Please reproduce the part of the property market article starting with "Now, however, with" and going on through "can move chain-free.".
-- Provided text follows --
Lisa Mannion, Senior Associate in our Residential Property team in Dundee was featured in the Courier commenting on current property trends. In the article Lisa advised that ‘subject to sale’ clauses by would-be buyers means home sellers are being caught up in needless property chains which are hampering the housing market.
However, Lisa does believe that will ease as people begin realising they are losing out because of a legal detail causing complexity in some deals.
Home purchases which are “subject to sale” - meaning a buyer will not complete the purchase of their next property until their current one is sold - became almost standard practice in the intense heat of the post-pandemic market. It was a clause designed to give buyers the guarantee of knowing where their next home will be before selling their current property.
Now, however, with a market which property professionals consider more tradeable, the clause is holding people back by tying them up in sometimes lengthy property chains. Sellers are sometimes rejecting the higher offer - when that is subject to the same of another property - so that they can move chain-free.
Lisa said: “While demand still outstrips housing supply across Tayside, our market locally is currently pretty stable and simply not as intense as the one we were in when buyers sought certainty from subject to sale clauses.
-- Provided text concluded --
-- Recorded information follows --
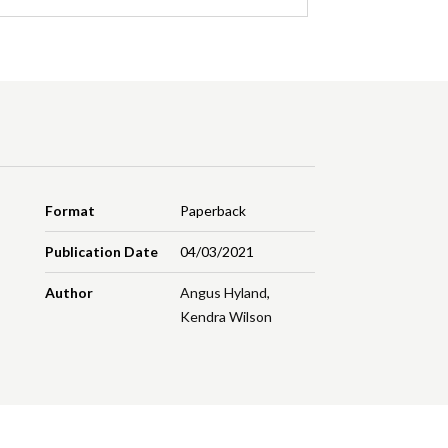
Format
Paperback
Publication Date
04/03/2021
Author
Angus Hyland
,
Kendra Wilson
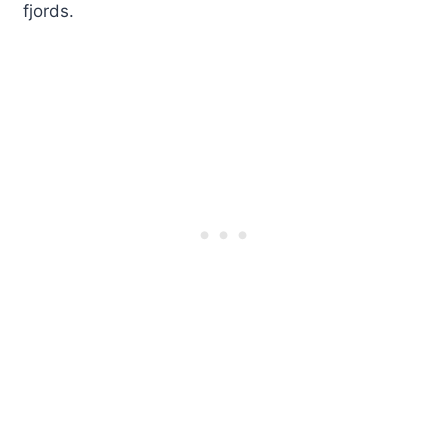
fjords.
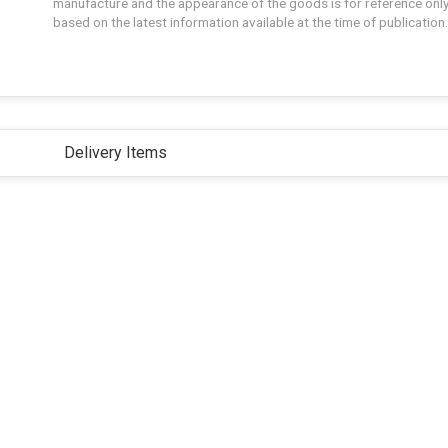
manufacture and the appearance of the goods is for reference only
based on the latest information available at the time of publication.
Delivery Items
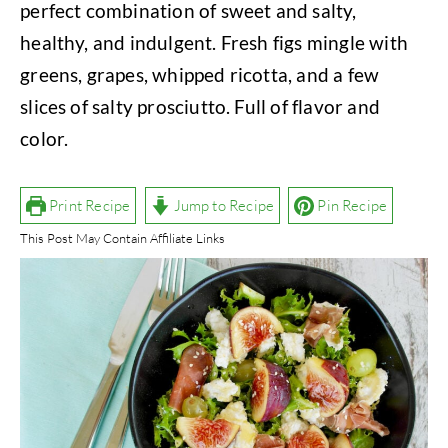
perfect combination of sweet and salty,
healthy, and indulgent. Fresh figs mingle with
greens, grapes, whipped ricotta, and a few
slices of salty prosciutto. Full of flavor and
color.
Print Recipe
Jump to Recipe
Pin Recipe
This Post May Contain Affiliate Links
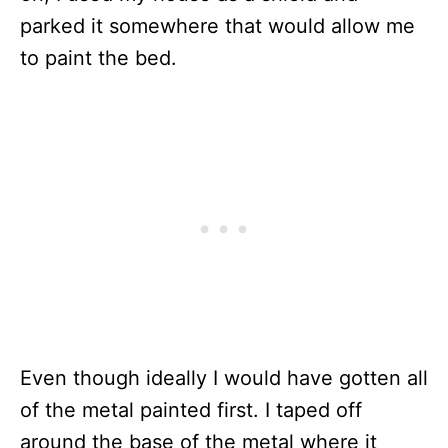
parked it somewhere that would allow me
to paint the bed.
Even though ideally I would have gotten all
of the metal painted first. I taped off
around the base of the metal where it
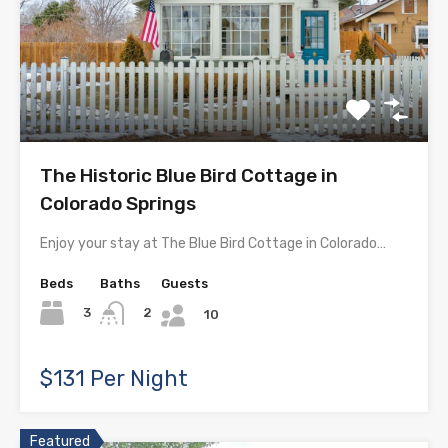
The Historic Blue Bird Cottage in
Colorado Springs
Enjoy your stay at The Blue Bird Cottage in Colorado…
Beds
Baths
Guests
3
2
10
$131 Per Night
Featured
-- Recorded information concluded --
## Your solution
Now, however, with a market which property professionals consider more tradeable, the clause is holding people back by tying them up in sometimes lengthy property chains. Sellers are sometimes rejecting the higher offer - when that is subject to the same of another property - so that they can move chain-free.